D’Ambrosio, individuato come “colpevole” di una telefonata intercettata con Mancino, oggetto di vergognosa distorsione, diretta ad “interpretarla” come prova della “delittuosa” trattativa, con quella lettera non si limitava a proclamarsi innocente. Né si limitava ad avvertire Napolitano che, colpendo lui, era il Presidente che si voleva coinvolgere. Denunciava un vero e proprio complotto, la cui esistenza, del resto, non poteva essere sfuggita a Napolitano. Quest’ultimo non è un giurista. Ma per capire che un processo per “tentativo di sottostare al ricatto stragista della mafia” è una baggianata solenne o è un miserabile espediente eversivo, non c’è bisogno di aver consumato la vita sui trattati di diritto penale e, magari, di diritto costituzionale.
La morte improvvisa di D’Ambrosio, stroncato, come una volta si diceva, dal crepacuore per tanta perfidia, anziché conferire a quel dolente e doveroso atto di un componente dell’equipe presidenziale il valore di un estremo grido d’allarme di un fedele servitore dello Stato, si direbbe abbia fatto tirare un sospiro di sollievo a molte persone: complottisti e vittime (con lo Stato) del complotto.
Che ha fatto Napolitano? Si è messo sulla difensiva, come ha diritto di fare un imputato qualsiasi. Ha, giustamente, protestato per le intercettazioni delle telefonate fatte con lui, ottenendo la distruzione delle registrazioni, che, alla fin fine, giova più ai complottisti, falsificatori incorreggibili ed impudenti, che alla sua persona ed al suo altissimo ruolo, allo Stato.
Che avrebbe dovuto fare? Troppe cose, in verità. Certo avrebbe dovuto reagire al complotto, denunziarlo al Paese, non lasciare che rimanesse tranquillamente impunito.
Avrebbe, quanto meno, dovuto compiere qualche gesto di esplicita o, almeno, implicita solidarietà nei confronti della persone colpite per colpire le istituzioni (Giovanni Paolo II espresse pubblicamente e manifestamente la sua solidarietà ad Andreotti soffermandosi, durante una cerimonia, a parlare con lui in Piazza San Pietro mentre era accusato di tutto e di più). E Napolitano avrebbe potuto fare molte altre cose.
Si dirà: ma l’antimafia complottista, per quanto demenziale, continua ad attaccare Napolitano, gli attribuiscono persino l’assoluzi8one di Mannino, dunque… Dunque Napolitano continua a pagare il prezzo delle sue debolezze.

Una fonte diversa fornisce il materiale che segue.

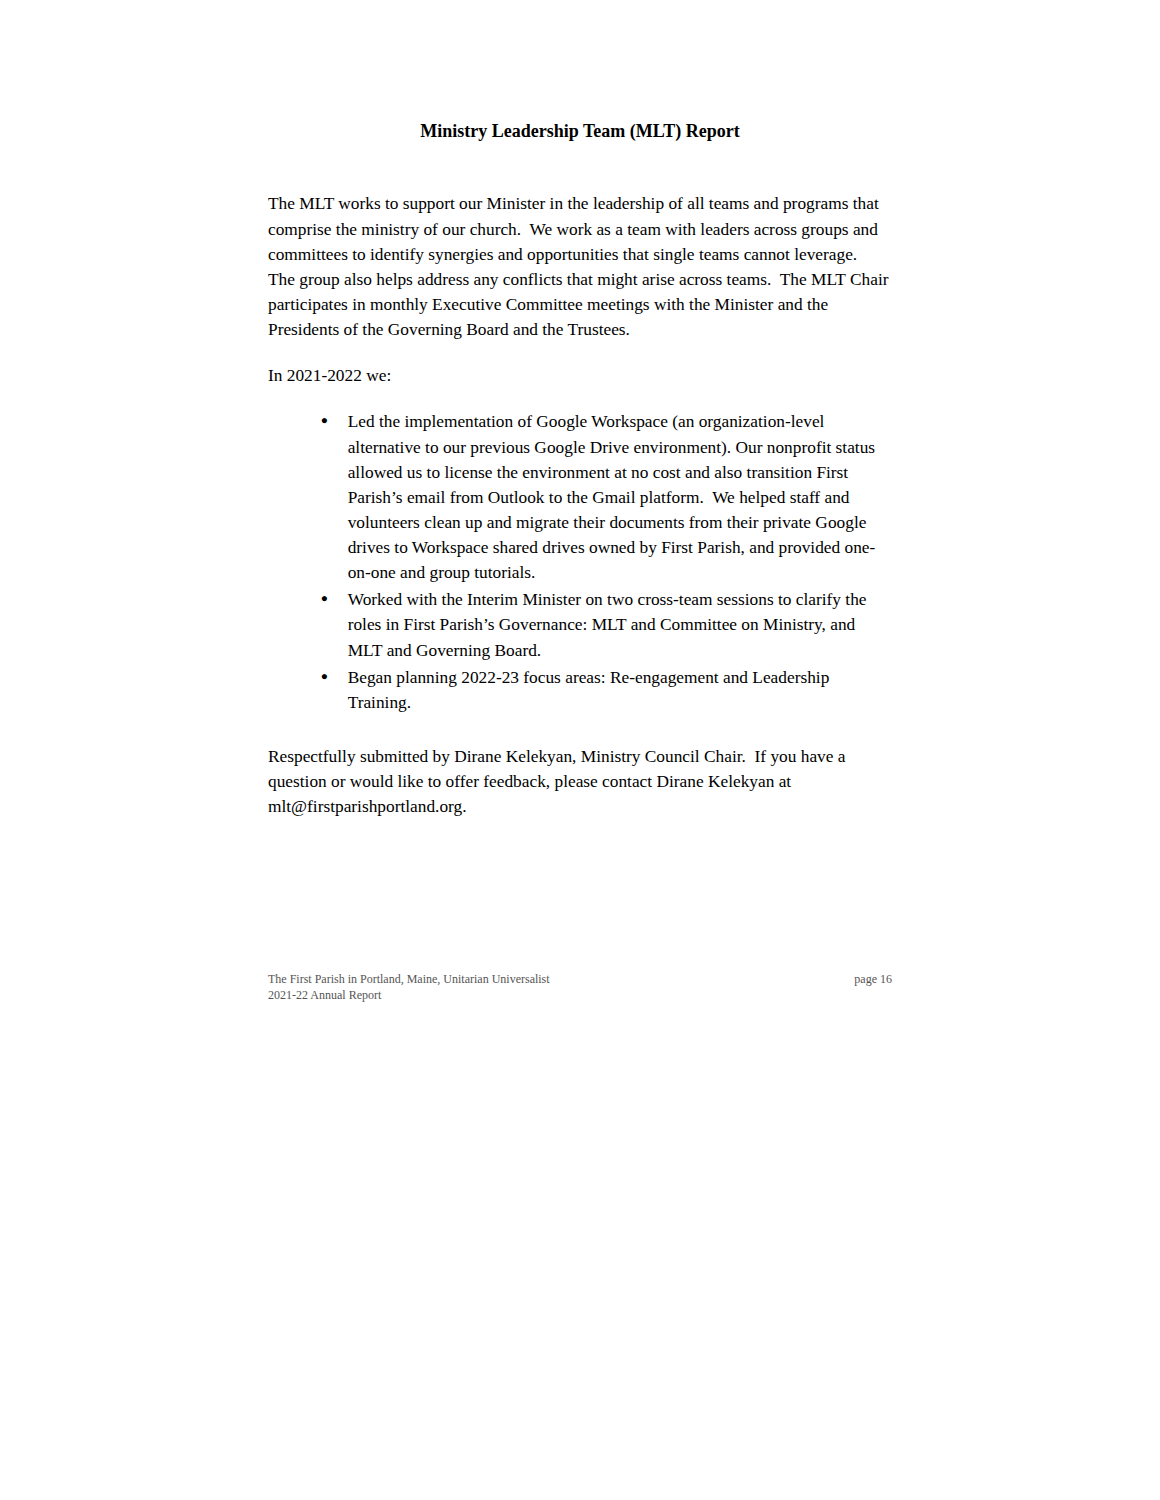Ministry Leadership Team (MLT) Report
The MLT works to support our Minister in the leadership of all teams and programs that comprise the ministry of our church. We work as a team with leaders across groups and committees to identify synergies and opportunities that single teams cannot leverage. The group also helps address any conflicts that might arise across teams. The MLT Chair participates in monthly Executive Committee meetings with the Minister and the Presidents of the Governing Board and the Trustees.
In 2021-2022 we:
Led the implementation of Google Workspace (an organization-level alternative to our previous Google Drive environment). Our nonprofit status allowed us to license the environment at no cost and also transition First Parish’s email from Outlook to the Gmail platform. We helped staff and volunteers clean up and migrate their documents from their private Google drives to Workspace shared drives owned by First Parish, and provided one-on-one and group tutorials.
Worked with the Interim Minister on two cross-team sessions to clarify the roles in First Parish’s Governance: MLT and Committee on Ministry, and MLT and Governing Board.
Began planning 2022-23 focus areas: Re-engagement and Leadership Training.
Respectfully submitted by Dirane Kelekyan, Ministry Council Chair. If you have a question or would like to offer feedback, please contact Dirane Kelekyan at mlt@firstparishportland.org.
The First Parish in Portland, Maine, Unitarian Universalist
2021-22 Annual Report
page 16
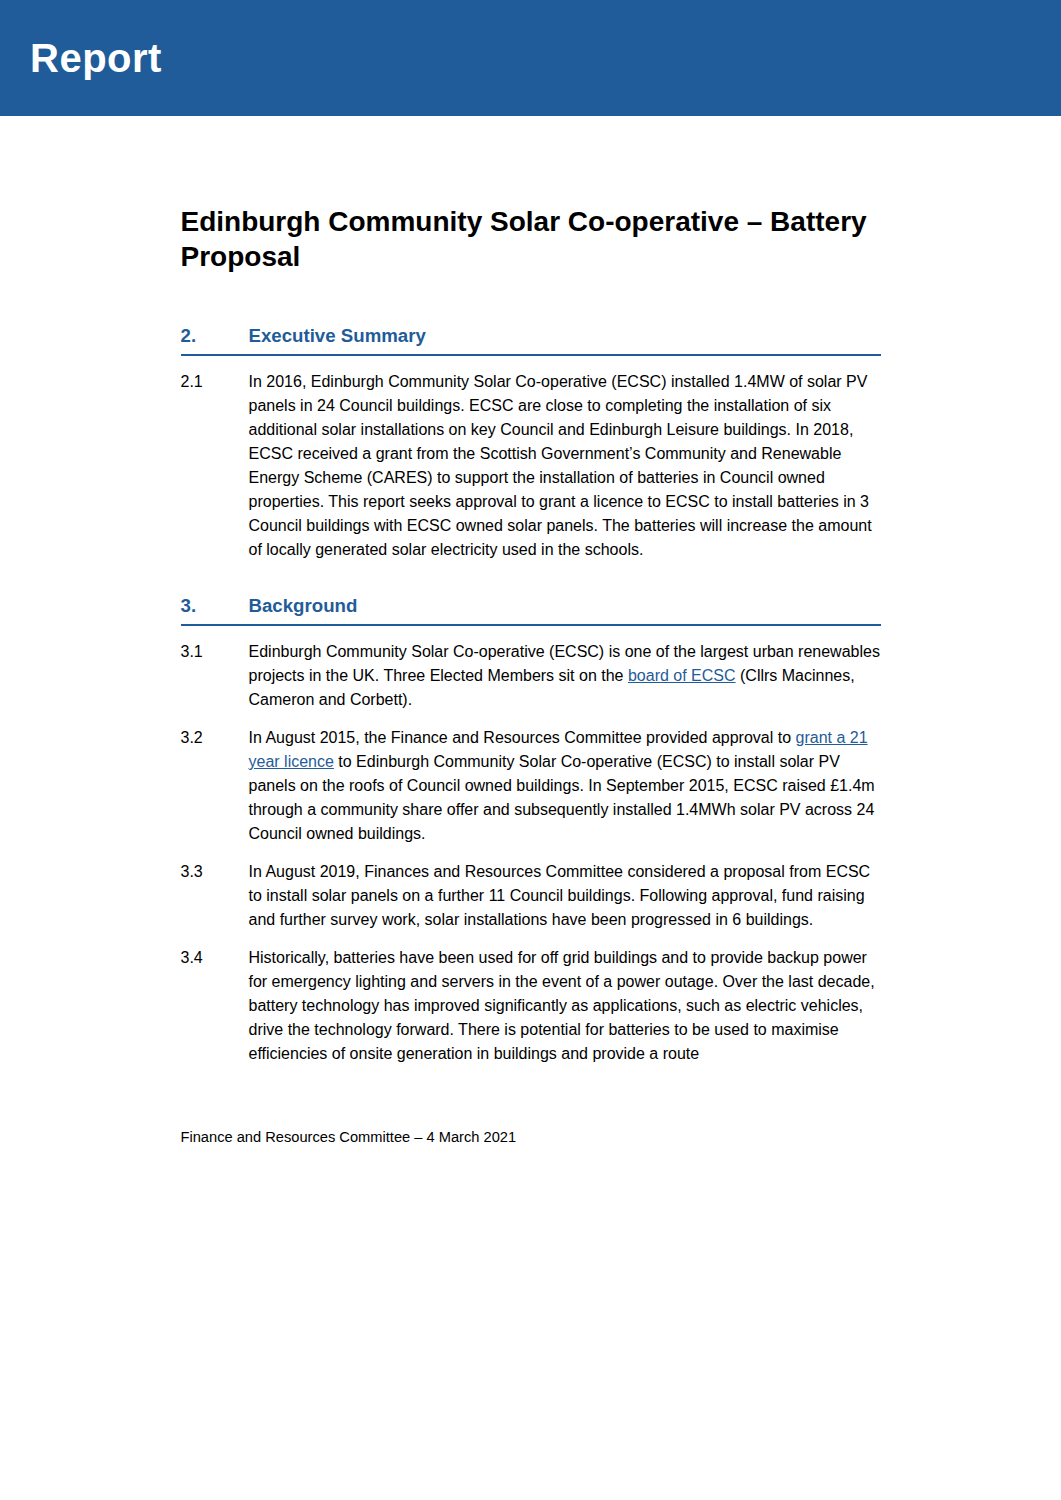Report
Edinburgh Community Solar Co-operative – Battery Proposal
2. Executive Summary
2.1 In 2016, Edinburgh Community Solar Co-operative (ECSC) installed 1.4MW of solar PV panels in 24 Council buildings. ECSC are close to completing the installation of six additional solar installations on key Council and Edinburgh Leisure buildings. In 2018, ECSC received a grant from the Scottish Government’s Community and Renewable Energy Scheme (CARES) to support the installation of batteries in Council owned properties. This report seeks approval to grant a licence to ECSC to install batteries in 3 Council buildings with ECSC owned solar panels. The batteries will increase the amount of locally generated solar electricity used in the schools.
3. Background
3.1 Edinburgh Community Solar Co-operative (ECSC) is one of the largest urban renewables projects in the UK. Three Elected Members sit on the board of ECSC (Cllrs Macinnes, Cameron and Corbett).
3.2 In August 2015, the Finance and Resources Committee provided approval to grant a 21 year licence to Edinburgh Community Solar Co-operative (ECSC) to install solar PV panels on the roofs of Council owned buildings. In September 2015, ECSC raised £1.4m through a community share offer and subsequently installed 1.4MWh solar PV across 24 Council owned buildings.
3.3 In August 2019, Finances and Resources Committee considered a proposal from ECSC to install solar panels on a further 11 Council buildings. Following approval, fund raising and further survey work, solar installations have been progressed in 6 buildings.
3.4 Historically, batteries have been used for off grid buildings and to provide backup power for emergency lighting and servers in the event of a power outage. Over the last decade, battery technology has improved significantly as applications, such as electric vehicles, drive the technology forward. There is potential for batteries to be used to maximise efficiencies of onsite generation in buildings and provide a route
Finance and Resources Committee – 4 March 2021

Colpire il nemico dove si dimostra (e quando si dimostra) più debole, meno reattivo. E questa antica regola della strategia sui campi di battaglia e nelle rivolte di palazzo, nei colpi di Stato.
Una reazione ferma e testarda, ma sostanzialmente episodica ed inconcludente, forse Napolitano l’ha avuta.

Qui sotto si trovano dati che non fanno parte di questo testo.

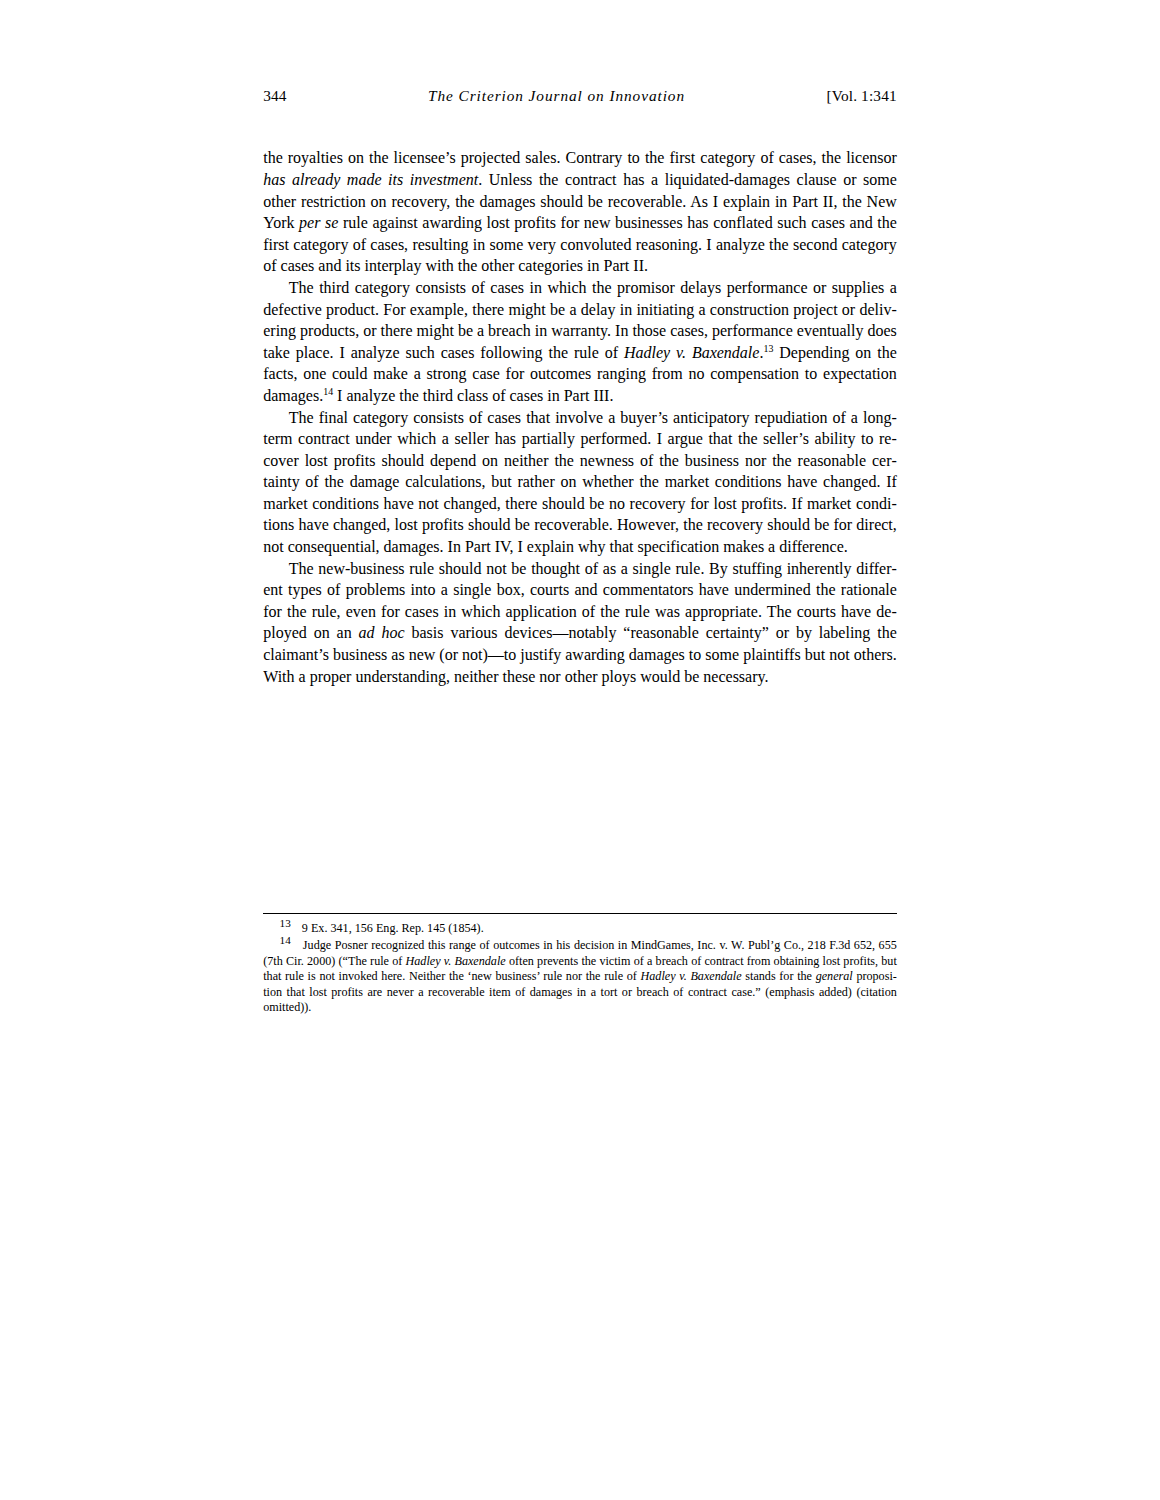344 The Criterion Journal on Innovation [Vol. 1:341
the royalties on the licensee’s projected sales. Contrary to the first category of cases, the licensor has already made its investment. Unless the contract has a liquidated-damages clause or some other restriction on recovery, the damages should be recoverable. As I explain in Part II, the New York per se rule against awarding lost profits for new businesses has conflated such cases and the first category of cases, resulting in some very convoluted reasoning. I analyze the second category of cases and its interplay with the other categories in Part II.
The third category consists of cases in which the promisor delays performance or supplies a defective product. For example, there might be a delay in initiating a construction project or delivering products, or there might be a breach in warranty. In those cases, performance eventually does take place. I analyze such cases following the rule of Hadley v. Baxendale.13 Depending on the facts, one could make a strong case for outcomes ranging from no compensation to expectation damages.14 I analyze the third class of cases in Part III.
The final category consists of cases that involve a buyer’s anticipatory repudiation of a long-term contract under which a seller has partially performed. I argue that the seller’s ability to recover lost profits should depend on neither the newness of the business nor the reasonable certainty of the damage calculations, but rather on whether the market conditions have changed. If market conditions have not changed, there should be no recovery for lost profits. If market conditions have changed, lost profits should be recoverable. However, the recovery should be for direct, not consequential, damages. In Part IV, I explain why that specification makes a difference.
The new-business rule should not be thought of as a single rule. By stuffing inherently different types of problems into a single box, courts and commentators have undermined the rationale for the rule, even for cases in which application of the rule was appropriate. The courts have deployed on an ad hoc basis various devices—notably “reasonable certainty” or by labeling the claimant’s business as new (or not)—to justify awarding damages to some plaintiffs but not others. With a proper understanding, neither these nor other ploys would be necessary.
13 9 Ex. 341, 156 Eng. Rep. 145 (1854).
14 Judge Posner recognized this range of outcomes in his decision in MindGames, Inc. v. W. Publ’g Co., 218 F.3d 652, 655 (7th Cir. 2000) (“The rule of Hadley v. Baxendale often prevents the victim of a breach of contract from obtaining lost profits, but that rule is not invoked here. Neither the ‘new business’ rule nor the rule of Hadley v. Baxendale stands for the general proposition that lost profits are never a recoverable item of damages in a tort or breach of contract case.” (emphasis added) (citation omitted)).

Quando Renzi presentò la lista del suo governo al Capo dello Stato, al Ministero della Giustizia, figurava un magistrato “antimafia” ultras (del ramo calabrese), Gratteri, più vicino ai fanatici palermitani che alle posizioni della maggioranza del Partito dei Magistrati (eversivo soft…). Renzi evidentemente, non voleva storie né con il P.d.M. (malgrado qualche “ammuina”) né con la “scheggia impazzita”. Napolitano puntò i piedi, sollevando anche questioni “formali” (Gratteri non aveva già provveduto a “mettersi fuori ruolo”).
Il braccio di ferro ritardò il varo del governo.
Formalmente la spuntò Napolitano. Ma Renzi rispose mettendo alla Giustizia il classico “signor nessuno” (“omm’è gnente”, come dicono i napoletani), Orlando (che nessuno confonderebbe con il suo predecessore alla giustizia nel governo Giolitti). Cui, poi, mise come “badante” proprio Gratteri a capo di una commissione per le riforme in cui un simile giurista è comunque, o dovrebbe essere, a disagio.
Misura anche questa difensiva.
Dal Quirinale non una parola, né allora né poi, non un gesto di qualche efficacia o rilevanza è stato compiuto, contro il complotto, contro il golpe. Un ridicolo “si salvi chi può” ha caratterizzato la risposta ad un golpe di dementi buffoni. Si fa presto a dire che la speranza è l’ultima a morire. Anch’essa tende, si direbbe, a salvarsi da un’accusa di connivenza.